Janáček and Luhačovice Festival enters its 30th year on July 11
The great Czech composer Leoš Janáček was a regular visitor of the Moravian spa town of Luhačovice, and composed a number of his works there. However, only one of his musical compositions is actually set in Luhačovice – the opera Osud (Destiny or Fate).
The Janáček and Luhačovice Festival, one of the most prestigious music events in the Czech Republic, has been organized every year since 1992 to honour the world-famous Czech composer Leoš Janáček and will be taking place for the 30th time this year from 11 to 16 July.
The Moravian spa town of Luhačovice is closely associated with Leoš Janáček, who went there every year from 1903 until his death in 1928.
His first visit arose as the result of tragic circumstances. In 1902, Janáček's daughter, Olga, who was in St. Petersburg studying Russian at the time, had become very ill. He and his wife travelled to St. Petersburg and took her back to Brno, but her health worsened and she died in February 1903. Janáček expressed his sorrow in his opera Jenůfa, which he dedicated to her memory.

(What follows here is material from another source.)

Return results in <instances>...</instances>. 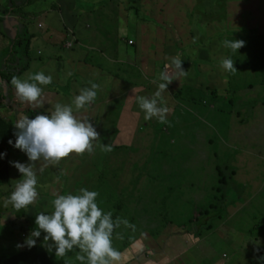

Stricken with grief, Janáček went to the Luhačovice spa to recover.
His stay at the spa brought him not only the time and space to grieve the loss of his daughter, but also inspiration: in Luhačovice he met the beautiful Kamila Urválková, whose life story inspired him to compose a new opera: Osud (Destiny or Fate), about the love between the composer Živný and Míla Válková, their child Doubko, and a demented mother-in-law who causes a disaster in the family's life.
Although musically strong and innovative, the plot is often criticised as containing many weaknesses and being somewhat confused. This is probably the reason why, although Janáček completed the opera in the first half of 1905, it wasn’t performed in Brno until 1958, 53 years after its creation.